Em outro trecho, mais adiante no livro, flagramos o autor em nova interpretação, quando faz o jogo entre a irmã real de Kafka e a irmã em A Metamorfose. Para o autor, o fato de haver no quarto de Gregor Samsa um recorte com uma mulher toda coberta de penugem, um símbolo de sexualidade feminina, desvela uma fantasia de incesto e castração que “supõe-se” que Kafka também teria com sua irmã real. Afinal, e muitas aspas em afinal, é a irmã de Samsa que, ao fim, em vez de defendê-lo contra o pai, é a primeira a querer livrar-se do corpo. O desejo de incesto e a consequente castração, marcada pela transformação horripilante do animal, são o mesmo na obra e na vida de Kafka. Por quê? Friedlander assim o quer, mas não fundamenta qualquer associação nem na vida do autor tampouco em sua obra.

Outra interessante relação que o autor se estende por boa parte do livro é a de Kafka com Max Brod. A partir de passagens de seus diários, Friedlander suspeita um homossexualismo e pedofilia em Kafka. No caso de Brod, é a maneira como Kafka se relaciona com ele que gera certa desconfiança. Em 2 de fevereiro de 1922, em passagem clássica de seu diário (pois foi o período em o autor começaria a escrever O Castelo), ele chama Brod de “meu pequeno B.”, celebra toda a inocência do amigo ao vestir suas meias de tal e tal jeito, e a maneira como fala. Muitas vezes, aliás, a maneira como Brod parece falar faz Kafka pensar que “ele quer voltar comigo pra casa hoje”. Tudo isto retirado de seu diário, que, Friedlander encara como um desejo homossexual que é castrado e nunca concretizado.
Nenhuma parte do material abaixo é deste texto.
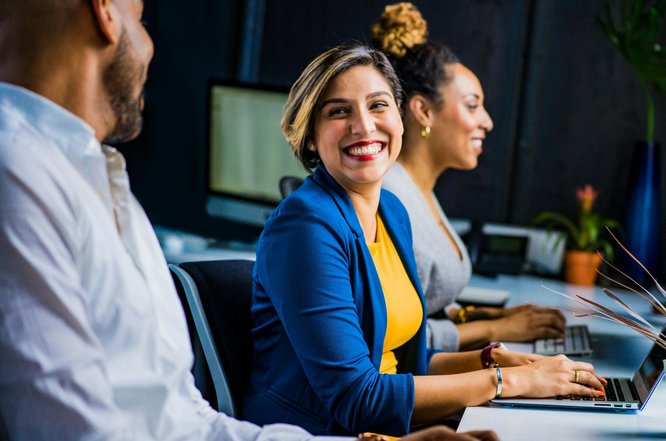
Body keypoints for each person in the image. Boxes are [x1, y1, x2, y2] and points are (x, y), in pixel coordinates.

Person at [0, 1, 496, 440]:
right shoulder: (19, 174)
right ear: (105, 11)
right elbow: (74, 428)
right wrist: (501, 381)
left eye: (377, 106)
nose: (151, 46)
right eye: (142, 17)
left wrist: (493, 364)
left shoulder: (100, 178)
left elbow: (187, 418)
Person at [242, 42, 606, 437]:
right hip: (320, 433)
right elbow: (356, 398)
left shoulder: (392, 212)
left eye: (378, 105)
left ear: (400, 118)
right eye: (339, 111)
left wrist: (498, 362)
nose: (364, 125)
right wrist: (509, 383)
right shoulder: (305, 227)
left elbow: (406, 364)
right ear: (311, 136)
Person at [374, 2, 566, 352]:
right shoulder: (391, 198)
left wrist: (489, 317)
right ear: (423, 110)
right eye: (472, 105)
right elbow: (395, 340)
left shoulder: (419, 191)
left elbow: (427, 306)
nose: (487, 122)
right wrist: (497, 329)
O que me faz lembrar bastante a discussão, que sequer deveria ser digna de uma aula de ginásio, sobre a suposta atração de Bentinho por Escobar, em Dom Casmurro. Há universidades que abordam o tema, há teses dedicadas ao tema. Por quê? Porque Bentinho, por exemplo, inveja o braço mais forte de Escobar, em comparação. Qualquer prognóstico de fundo psicanalítico não pode partir de fatos e situações isolados mencionados em uma única sessão com o terapeuta, em uma das premissas de Freud que parece ter sido, pelo menos no âmbito da crítica literária, mais desrespeitada.

Voltando a Brod, figura-central em tudo o que conhecemos de Kafka, aqui temos o que se sobressai de positivo na leitura desta obra. Porque Friedlander, apesar de psicanalista frustrado, é um pesquisador sério que foi atrás de suas fontes e não se baseou apenas no que temos de mais superficial sobre Kafka e sim recorreu às edições críticas alemãs lançadas no fim dos anos 1980 e no começo dos anos 1990 para comparar com a edição feita por Brod (em ficção, cartas e diários).

Friedlander acerta em comparar o original escrito por Kafka com as omissões e alterações propostas por Brod e que, infelizmente, até hoje são validadas como base da fortuna crítica. Quaisquer que tenham sido as motivações de Brod em alterar longas passagens dos diários e das cartas — e Friedlander, claro, se apressa em adivinhar os porquês da psique brodiana — o mérito da análise está em trazer luz ao texto original de Kafka. Os melhores e os mais recentes trabalhos acadêmicos sobre Kafka, em especial nos Estados Unidos e na Alemanha, consideram Brod um criminoso ao alterar tanto do que foi deixado de seu espólio. Não por tê-lo publicado (contra a vontade de Kafka), mas por tê-lo feito tal qual um censor, primeiro privado, preocupado com eventuais questões que poderiam tirar o autor tcheco de uma espécie de santidade literária, depois censor editorial, com alterações na ordem de períodos, paragráfos e até capítulos, como é o caso de Amerika, entre muitos outros.

Faltou a Friedlander distanciar-se mais desta lamentável tendência do gênero biográfico (de analisar o biografado com associações que não dão liga no imenso e complexo universo de Kafka) e valer-se deste verdadeiro tesouro que são as edições críticas, que dispensam a péssima interferência de Brod, para então aprofundar e enriquecer a crítica kafkiana. Friedlander, apesar da ótima apuração no material original de Kafka, adota a postura clássica do terapeuta mais ortodoxo, que, sentado atrás de seu objeto de trabalho no divã, só consegue ver a ponta de seu biografado.